## TRAVAIL DEMANDÉ:
A – D'après le texte sur la conférence de Beyrouth, dans quel lieu cette rencontre s'est-elle tenue ?
B – Prolongez le texte sur la conférence de Beyrouth en reprenant après sa dernière phrase.

## EXTRAIT DE PAGE:
'''
Conférence internationale pour soutenir la résistance libanaise

Conférence internationale pour soutenir la résistance libanaise

Du 16 au 19 novembre derniers, les
principales organisations de la résistance libanaise ont
réuni une conférence internationale au Palais de
l’UNESCO à Beyrouth, dans le but de soutenir la
résistance et de constituer un front large contre la guerre et
les projets hégémoniques des Etats-Unis au Moyen-Orient
et dans le monde. solidaritéS y avait envoyé deux
délégué-e-s. En voici un bref compte-rendu.

Quelque 300 délégué-e-s de plus de 30 pays, issus
essentiellement du monde associatif, de la gauche politique et des
courants islamo-nationalistes, avaient répondu à cet
appel, signé notamment par le Parti communiste libanais, le
Hezbollah, le Mouvement du peuple (nationaliste arabe) et la Tribune de
l’unité nationale. En fait cette initiative avait vu le
jour il y a trois mois environ, au contact de la résistance et
des délégations internationales venues soutenir le peuple
libanais sous les bombes.

Dans le creuset de l’anti-impérialisme

Le Proche et le Moyen-Orient
étaient bien entendu fortement représentés
à Beyrouth, notamment la Turquie, la Jordanie, la Syrie,
l’Egypte et le Maghreb. Quelques représentants
palestiniens avaient également réussi à se rendre
au Liban. Cependant, un gros tiers des délégué-e-s
était d’origine européenne, principalement de
Grèce, de France et d’Angleterre, mais aussi
d’Espagne, d’Italie, d’Allemagne, de Hollande, de
Belgique et des pays scandinaves. Deux délégué-e-s
de solidaritéS avaient fait le voyage de Suisse. A ces
Européens-ennes, il convient d’ajouter aussi des
délégations plus restreintes du Canada et des Etats-Unis,
mais aussi d’Amérique latine (des zapatistes mexicains),
d’Asie orientale et d’Afrique subsaharienne.
'''
## DOCUMENTS:
'''
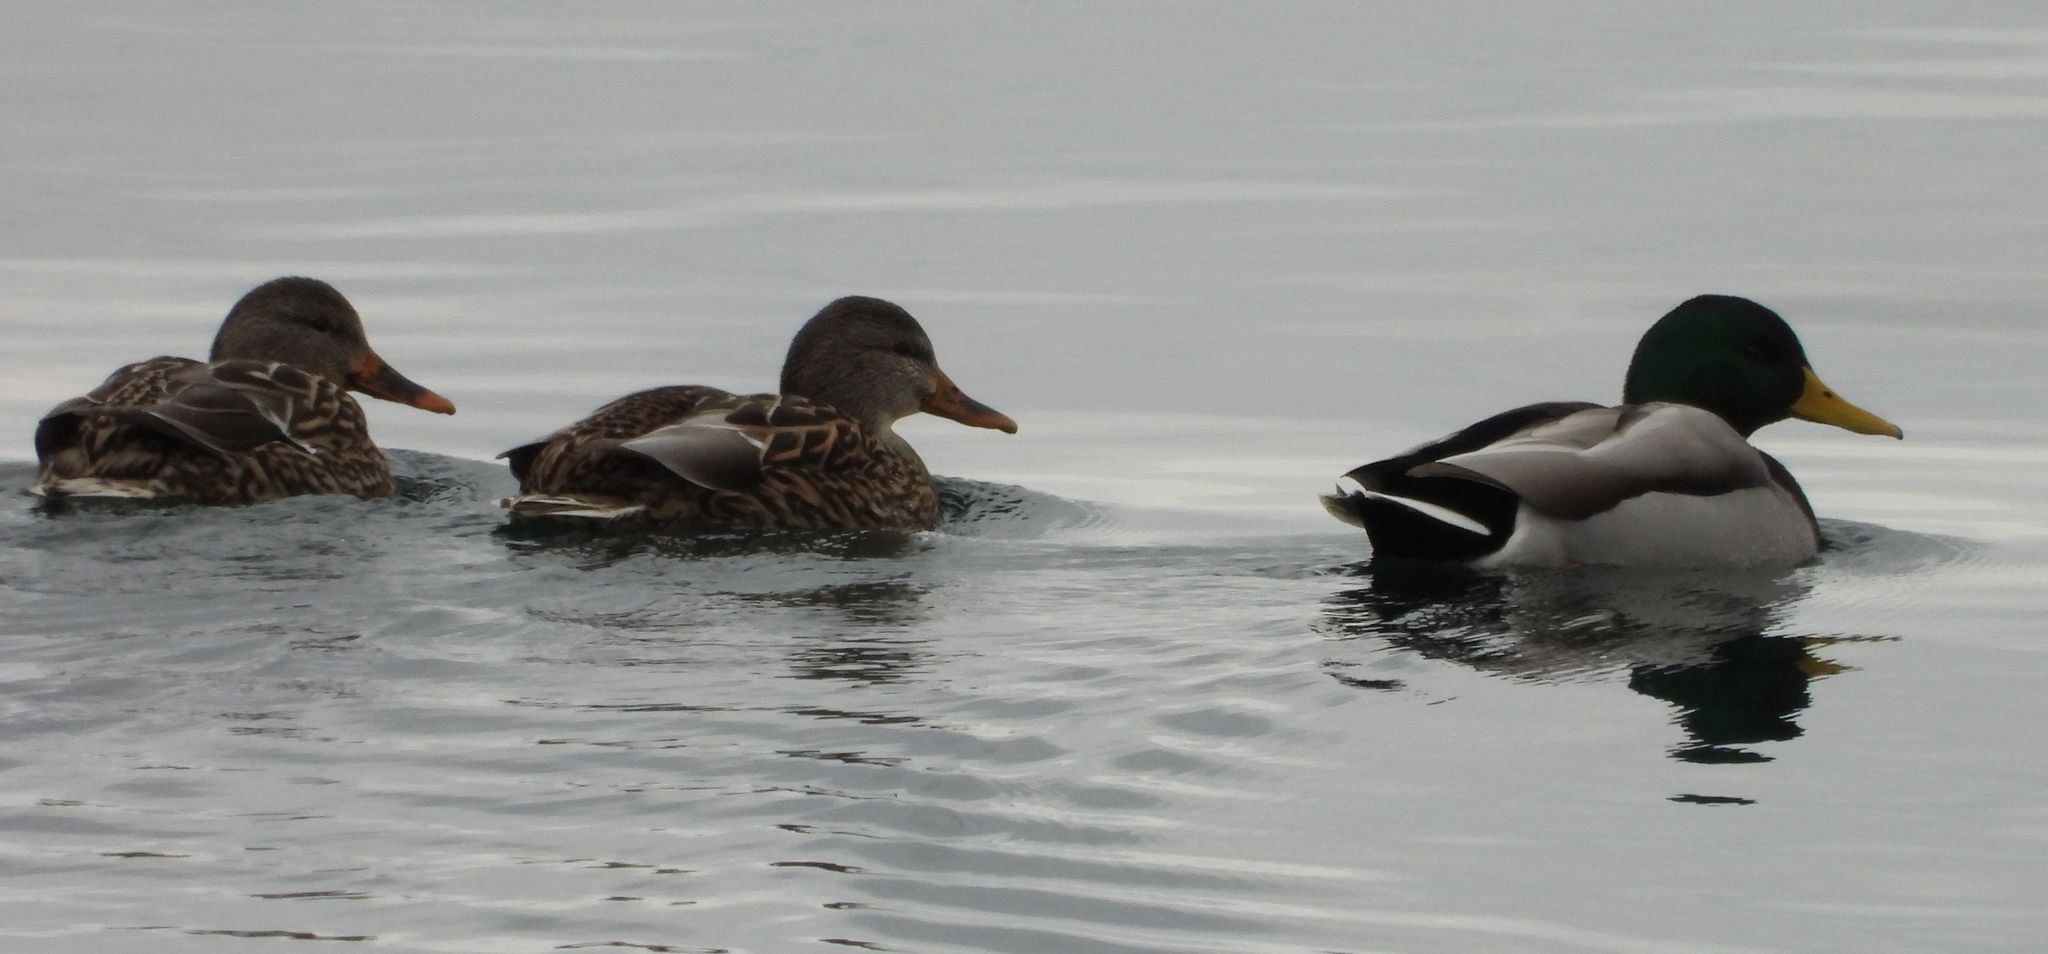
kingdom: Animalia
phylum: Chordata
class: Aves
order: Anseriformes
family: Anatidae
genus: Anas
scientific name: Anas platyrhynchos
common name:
'''
## CORRIGÉ:
A – Au Palais de l'UNESCO, à Beyrouth.

B –
Parmi les organisations présentes, on peut distinguer cinq
composantes essentielles: les mouvements nationalistes et
islamo-nationalistes arabes, la gauche politique anticapitaliste, les
coalitions anti-guerres et les réseaux altermondialistes, les
initiatives de solidarité internationale (en particulier avec la
Palestine), ainsi que diverses associations issues de
l’immigration, notamment d’origine musulmane. Depuis
2001-2002, la collaboration du Parti communiste libanais et du
Hezbollah au sein de la résistance, de même que les
expériences de la Campagne civile internationale pour la
protection du peuple palestinien (CCIPPP), du Forum social arabe de
Beyrouth et des rencontres anti-guerres internationales du Caire,
avaient sans doute ouvert la voie à de telles convergences.

Gauche laïque et mouvements islamo-nationalistes

Bien entendu, la principale
nouveauté de cette conférence résidait dans
l’ouverture d’un dialogue entre deux secteurs
anti-impérialistes peu habitués à échanger:
la gauche laïque et la mouvance islamo-nationaliste.
D’entrée de jeu, le cheikh Naïm Qassem, l’un
des principaux dirigeants du Hezbollah, annonçait que la
victoire de la résistance libanaise était «une
victoire pour les opprimés, les pauvres et les hommes
libres», qu’il appelait à s’unir à
l’échelle planétaire. Au fil de la
conférence, en dépit de divergences de fond sur des
questions essentielles, les forces de gauche et islamo-nationalistes
présentes mettaient en évidence trois points de
convergence: la résistance à l’impérialisme,
la protection des droits sociaux et la défense des
libertés démocratiques.

Dans les débats portant sur les questions stratégiques,
plusieurs intervenant-e-s ont critiqué la résolution 1701
du Conseil de sécurité de l’ONU, en particulier
parce qu’elle prévoit de déployer les troupes de la
FINUL II sur le seul côté libanais de la frontière
avec Israël, et ceci sous la direction de deux pays membres de
l’OTAN, la France et l’Italie. Un
délégué italien a dénoncé
également les accords militaires qui lient son pays à
Israël. Le Parti communiste libanais a insisté de son
côté sur le fait que l’implication de troupes
européennes au Liban pourrait les amener à collaborer
plus étroitement aux projets US au Moyen-Orient.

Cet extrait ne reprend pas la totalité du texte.